Rusty Egan (born 19 September 1957 in London) is a British-Irish musician and DJ.

Egan was the drummer of British new wave band Rich Kids, from its inception in March 1977, until its disbandment in December 1978, along with former Sex Pistols bassist Glen Matlock (bass and vocals), Steve New (guitar and vocals), and Midge Ure (guitar, vocals, and keyboards).

Egan continued working with Ure, and later collaborated with The Misfits, Skids and Shock, and well as being a founding member of Visage. He played drums on a remixed version of Phil Lynott's song "Yellow Pearl", which the BBC used as the Top of the Pops theme tune from 1981 to 1986.

== Career ==
Egan was the DJ at Blitz, the influential New Romantic nightclub in London, where he worked with Steve Strange from 1979 until 1981. During this period, he played electronic music and synthpop by acts such as Kraftwerk, Yellow Magic Orchestra, Eno, Ultravox, and Landscape for the British club scene, helping to establish the musical style of the scene. Egan also owned The Cage, a New Romantic-era record store on London's King's Road. As the club grew in popularity, Egan began to be recognised as a central figure in London's nightlife. In 1981, Egan was also a DJ at Croc's, in Rayleigh, Essex, where he was instrumental in getting the electronic synth-pop band Depeche Mode a regular gig on Thursday nights at the club.

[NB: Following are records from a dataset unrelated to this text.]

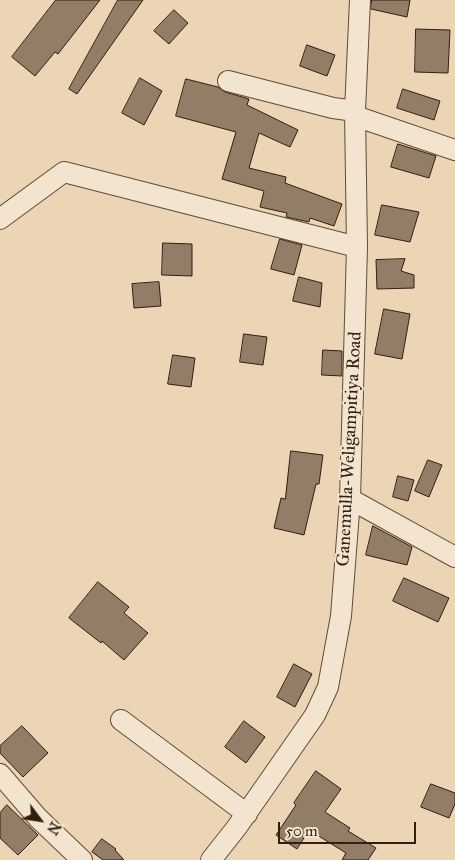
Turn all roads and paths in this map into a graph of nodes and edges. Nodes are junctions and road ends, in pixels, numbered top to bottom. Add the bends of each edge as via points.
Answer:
1 (360, 0) edge
2 (228, 81) dead end
3 (355, 114) junction
4 (455, 150) edge
5 (0, 219) edge
6 (357, 247) junction
7 (350, 499) junction
8 (455, 557) edge
9 (121, 720) dead end
10 (0, 774) edge
11 (247, 814) junction
12 (82, 860) edge
13 (211, 860) edge

1 - 3 street, Ganemulla-Weligampitiya Road
2 - 3 street
3 - 4 street
3 - 6 street, Ganemulla-Weligampitiya Road
5 - 6 street via 64,172
6 - 7 street, Ganemulla-Weligampitiya Road
7 - 8 street
7 - 11 street, Ganemulla-Weligampitiya Road via 341,616 328,687 315,716
9 - 11 street
10 - 12 street via 38,818
11 - 13 street, Ganemulla-Weligampitiya Road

In 1982, he, Strange and Kevin Millins opened up the Camden Palace nightclub in London, where he continued to spread and influence the development of electronica in the UK. For a time, he switched to producing records for many of the bands he used to DJ, including Spear of Destiny, Shock, Visage and The Senate.

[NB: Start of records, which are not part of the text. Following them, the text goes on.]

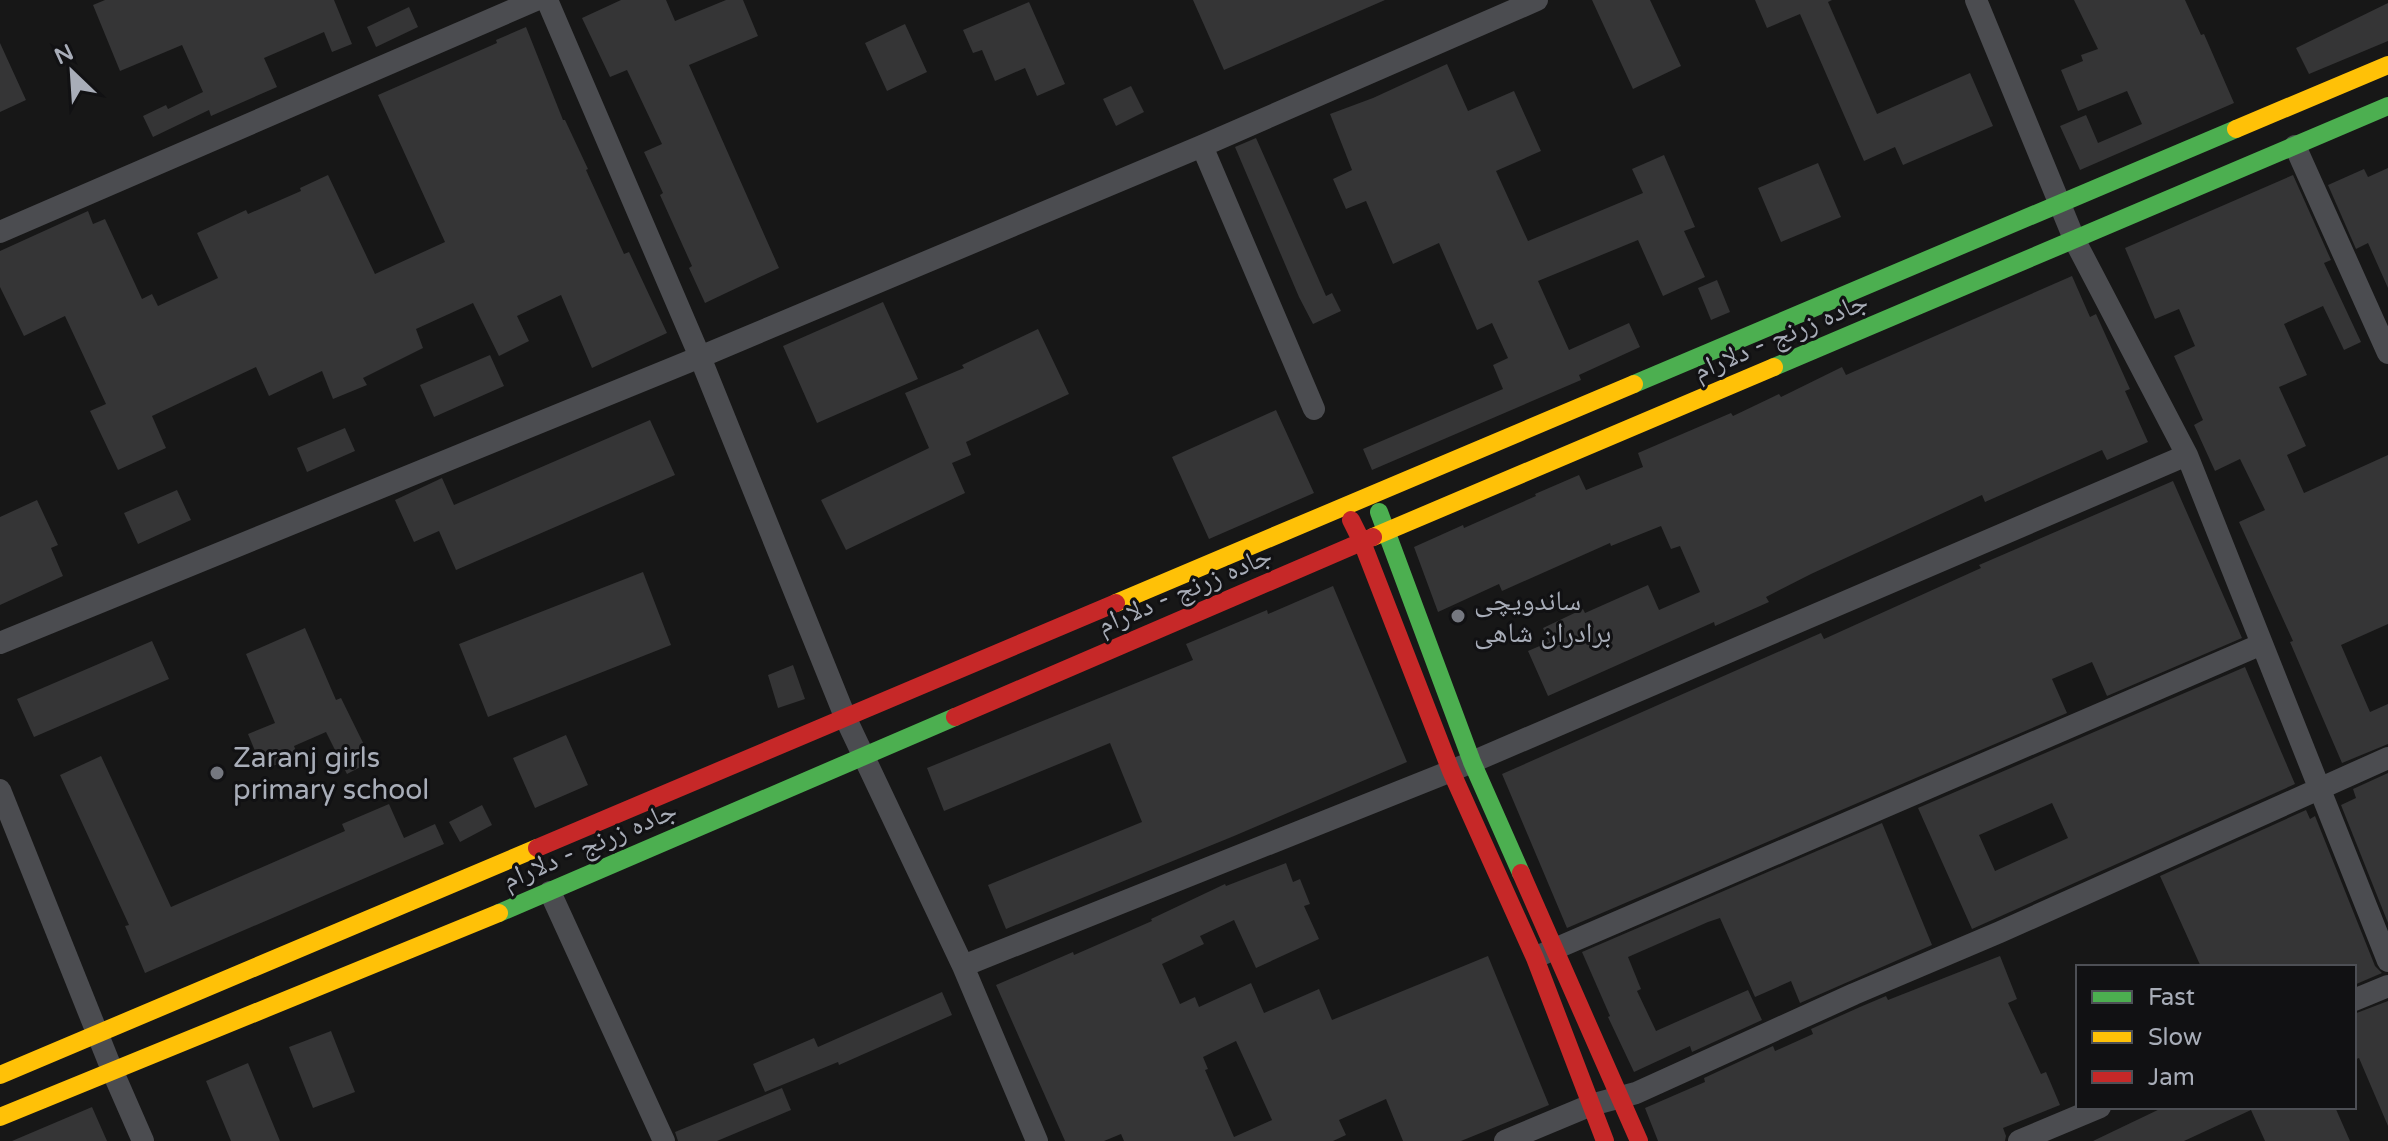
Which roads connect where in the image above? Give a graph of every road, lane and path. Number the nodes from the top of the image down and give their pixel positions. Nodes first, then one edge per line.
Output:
1 (536, 0) edge
2 (547, 0) edge
3 (1537, 0) edge
4 (1976, 0) edge
5 (2388, 65) edge
6 (2388, 106) edge
7 (1202, 146) junction
8 (2295, 146) junction
9 (2060, 202) junction
10 (0, 232) edge
11 (2075, 241) junction
12 (2388, 353) edge
13 (700, 357) junction
14 (1314, 409) dead end
15 (2187, 455) junction
16 (1371, 495) junction
17 (1344, 507) junction
18 (1388, 532) junction
19 (1362, 542) junction
20 (0, 643) edge
21 (2262, 644) junction
22 (846, 719) junction
23 (863, 758) junction
24 (2388, 758) edge
25 (1462, 766) junction
26 (0, 790) edge
27 (2319, 790) junction
28 (550, 892) junction
29 (1545, 953) junction
30 (2388, 961) edge
31 (963, 966) junction
32 (2388, 986) edge
33 (2356, 999) edge
34 (97, 1033) junction
35 (112, 1070) junction
36 (0, 1075) edge
37 (1620, 1097) junction
38 (1591, 1105) junction
39 (2095, 1109) edge
40 (0, 1117) edge
41 (143, 1141) edge
42 (664, 1141) edge
43 (1037, 1141) edge
44 (1505, 1141) edge
45 (1605, 1141) edge
46 (1639, 1141) edge
47 (2019, 1141) edge

1 - 10 street
2 - 13 street
3 - 7 street
4 - 9 street
5 - 9 main road, جاده زرنج - دلارام
6 - 8 main road, جاده زرنج - دلارام
7 - 13 street
7 - 14 street
8 - 11 main road, جاده زرنج - دلارام
8 - 12 street
9 - 11 street
9 - 16 main road, جاده زرنج - دلارام
11 - 15 street
11 - 18 main road, جاده زرنج - دلارام
13 - 20 street
13 - 22 street
15 - 21 street
15 - 25 street
16 - 17 main road, جاده زرنج - دلارام
16 - 18 main road
17 - 19 main road
17 - 22 main road, جاده زرنج - دلارام
18 - 19 main road, جاده زرنج - دلارام
18 - 25 main road
19 - 23 main road, جاده زرنج - دلارام
19 - 25 main road
21 - 27 street
21 - 29 street
22 - 23 street
22 - 34 main road, جاده زرنج - دلارام
23 - 28 main road, جاده زرنج - دلارام
23 - 31 street
24 - 27 street
25 - 29 main road
25 - 31 street
26 - 34 street
27 - 30 street
27 - 37 street
28 - 35 main road, جاده زرنج - دلارام
28 - 42 street
29 - 37 main road
29 - 38 main road
31 - 43 street
32 - 33 street
34 - 35 street
34 - 36 main road, جاده زرنج - دلارام
35 - 40 main road, جاده زرنج - دلارام
35 - 41 street
37 - 38 street
37 - 46 main road
38 - 44 street
38 - 45 main road
39 - 47 street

On 13 June 2008, Egan appeared DJing at the 'Big Top' as part of the Isle of Wight Festival.

Egan appeared alongside former Visage bandmate Steve Strange on makeover show Pop Goes the Band in early 2009 on Living TV.

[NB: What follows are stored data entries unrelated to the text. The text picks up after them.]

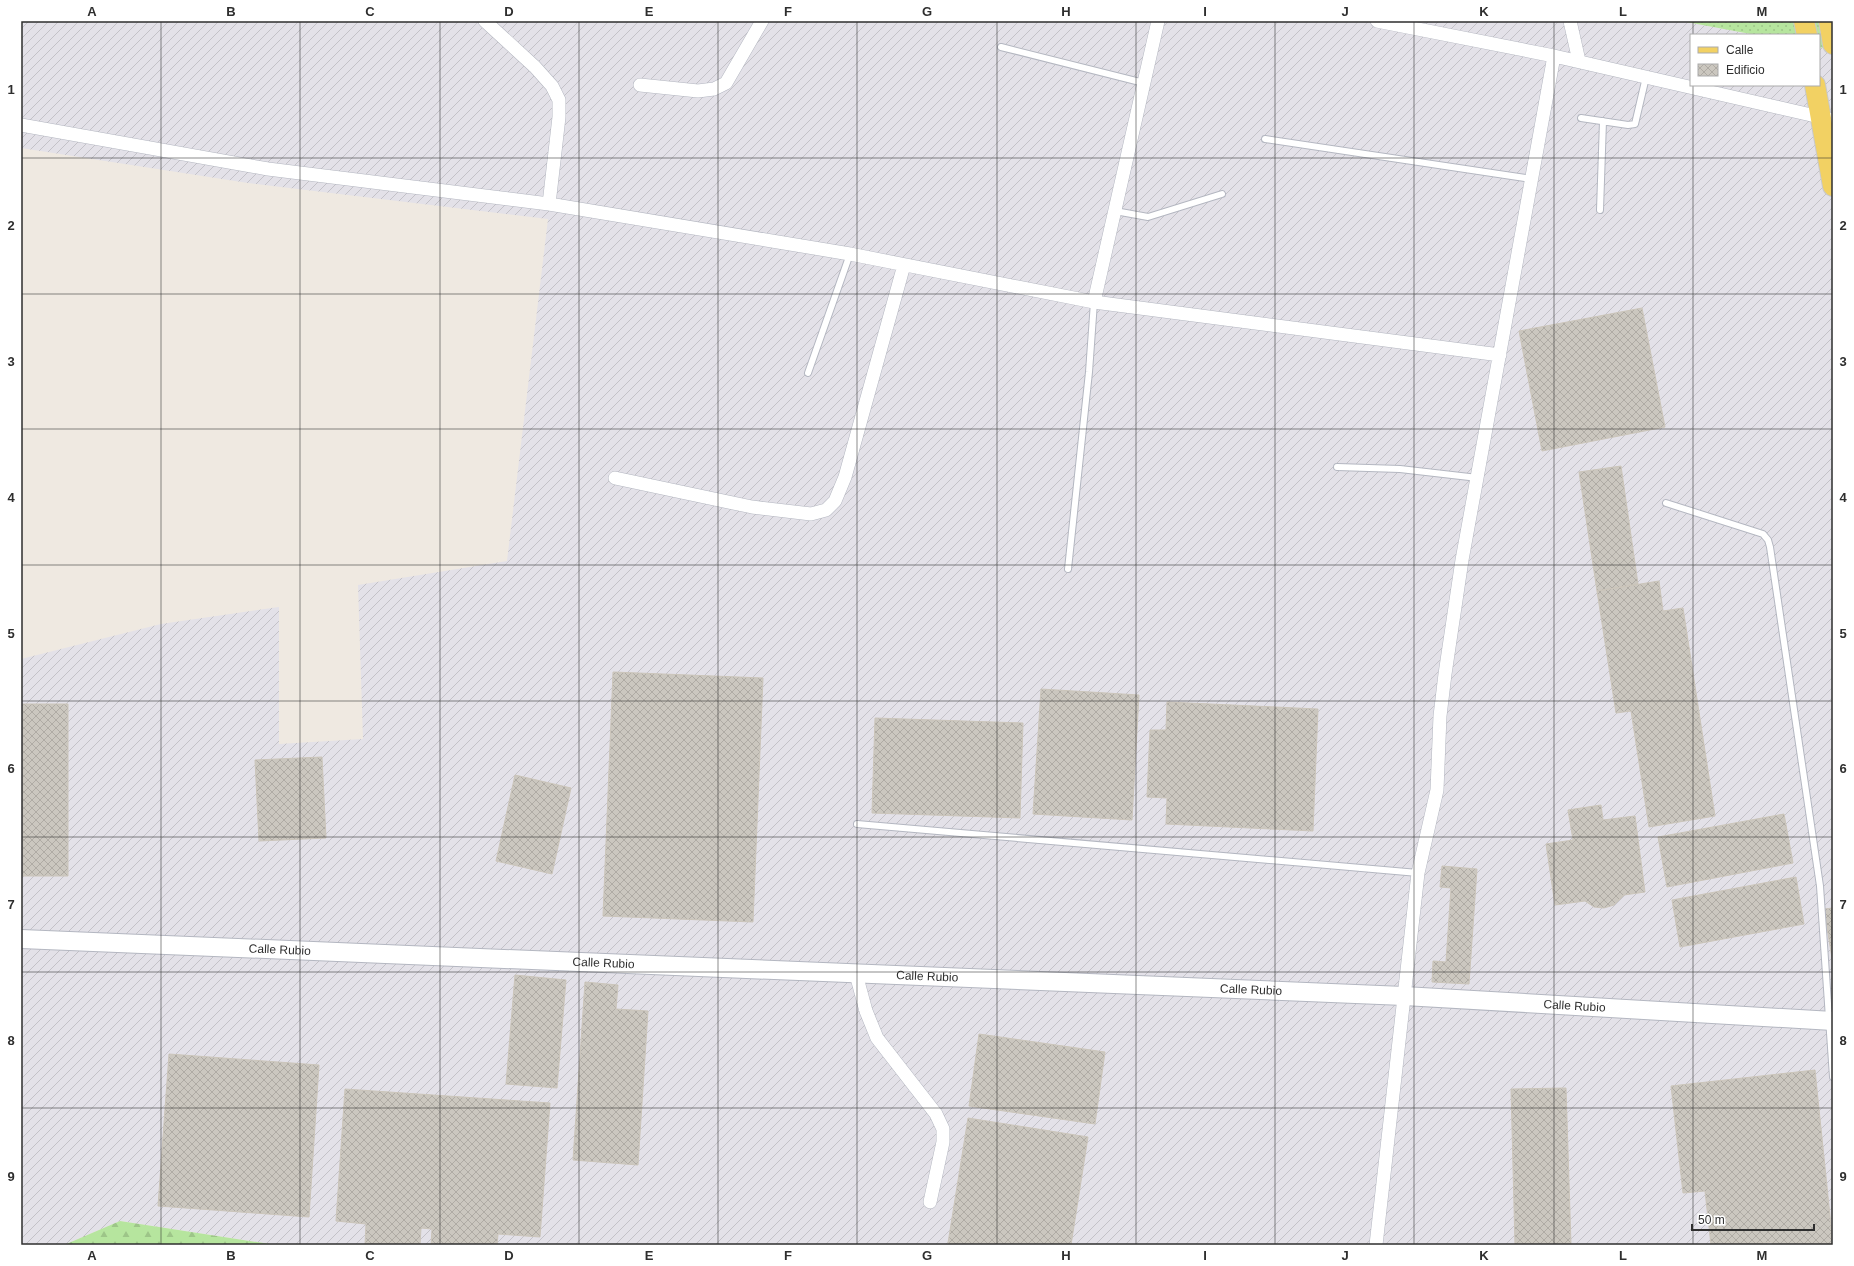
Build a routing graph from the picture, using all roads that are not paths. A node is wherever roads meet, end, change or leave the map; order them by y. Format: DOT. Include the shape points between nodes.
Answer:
graph roads {
  1 [pos="485,21"];
  2 [pos="762,21"];
  3 [pos="1158,21"];
  4 [pos="1377,21"];
  5 [pos="1570,21"];
  6 [pos="1804,21"];
  7 [pos="1829,21"];
  8 [pos="1807,34"];
  9 [pos="1833,44"];
  10 [pos="1001,47"];
  11 [pos="1554,56"];
  12 [pos="1579,61"];
  13 [pos="1646,77"];
  14 [pos="1144,83"];
  15 [pos="640,85"];
  16 [pos="1815,86"];
  17 [pos="1581,118"];
  18 [pos="1827,118"];
  19 [pos="1603,121"];
  20 [pos="21,125"];
  21 [pos="1265,139"];
  22 [pos="1532,179"];
  23 [pos="1833,186"];
  24 [pos="1222,194"];
  25 [pos="549,204"];
  26 [pos="1115,210"];
  27 [pos="1600,210"];
  28 [pos="850,254"];
  29 [pos="904,265"];
  30 [pos="1094,302"];
  31 [pos="1500,355"];
  32 [pos="808,373"];
  33 [pos="1337,467"];
  34 [pos="615,478"];
  35 [pos="1478,478"];
  36 [pos="1666,503"];
  37 [pos="1068,569"];
  38 [pos="857,824"];
  39 [pos="1418,873"];
  40 [pos="21,939"];
  41 [pos="856,974"];
  42 [pos="1404,996"];
  43 [pos="1831,1021"];
  44 [pos="1833,1077"];
  45 [pos="930,1202"];
  46 [pos="1376,1245"];
  1 -- 25 [label="street" via="535,67 552,86 559,100"];
  2 -- 15 [label="street" via="726,82 714,89 698,91"];
  3 -- 14 [label="street"];
  4 -- 11 [label="street"];
  5 -- 12 [label="street"];
  6 -- 8 [label="main road"];
  7 -- 9 [label="main road"];
  10 -- 14 [label="lane"];
  11 -- 12 [label="street"];
  11 -- 22 [label="street"];
  12 -- 13 [label="street"];
  13 -- 18 [label="street"];
  13 -- 19 [label="lane" via="1635,124"];
  14 -- 26 [label="street"];
  16 -- 18 [label="main road"];
  17 -- 19 [label="lane"];
  18 -- 23 [label="main road"];
  19 -- 27 [label="lane"];
  20 -- 25 [label="street" via="268,169"];
  21 -- 22 [label="lane"];
  22 -- 31 [label="street"];
  24 -- 26 [label="lane" via="1148,217"];
  25 -- 28 [label="street"];
  26 -- 30 [label="street"];
  28 -- 29 [label="street"];
  28 -- 32 [label="lane"];
  29 -- 30 [label="street"];
  29 -- 34 [label="street" via="846,478 835,500 826,510 811,514 752,507"];
  30 -- 31 [label="street"];
  30 -- 37 [label="lane" via="1090,372"];
  31 -- 35 [label="street"];
  33 -- 35 [label="lane" via="1400,469"];
  35 -- 39 [label="street" via="1462,560 1445,674 1440,716 1437,790"];
  36 -- 43 [label="lane" via="1763,534 1768,540 1820,886"];
  38 -- 39 [label="lane"];
  39 -- 42 [label="street"];
  40 -- 41 [label="street, Calle Rubio"];
  41 -- 42 [label="street, Calle Rubio"];
  41 -- 45 [label="street" via="866,1011 877,1038 936,1114 943,1129 943,1142"];
  42 -- 43 [label="street, Calle Rubio"];
  42 -- 46 [label="street"];
  43 -- 44 [label="lane"];
}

Egan won the category for lifetime achievement at the 2009 Viagra Awards.

In January 2011, Egan and Strange hosted Return to the Blitz on the site of the original Blitz Club with performances from Roman Kemp's band Paradise Point and electro punk artist Quilla Constance plus DJ sets from Egan himself.

2017 saw the release of Egan's first solo album, 'Welcome to the Dancefloor'. It featured appearances from Midge Ure, Tony Hadley, Peter Hook and Erik Stein of Cult With No Name. The album was subsequently released in remix form as 'Welcome to the Remix' and 'Welcome to the Beach'.

On Friday 18 October 2019, Rusty performed a DJ set overlaid with a commentary of the post punk music scene at the London Palladium, followed by a performance of a number of Visage hits with Midge Ure.

In 2025, 'Rusty Egan: The Autobiography' was published by McNidder Grace. Cold War Night Life described the book as "Chaotic, disorganised, narcissistic, hard to follow, but occasionally capable of raising a laugh." Louder Than War said that the book "adds a valuable missing piece to the story of British music."

== Personal life ==
Egan married freelance dancer Miranda Davis in July 1986.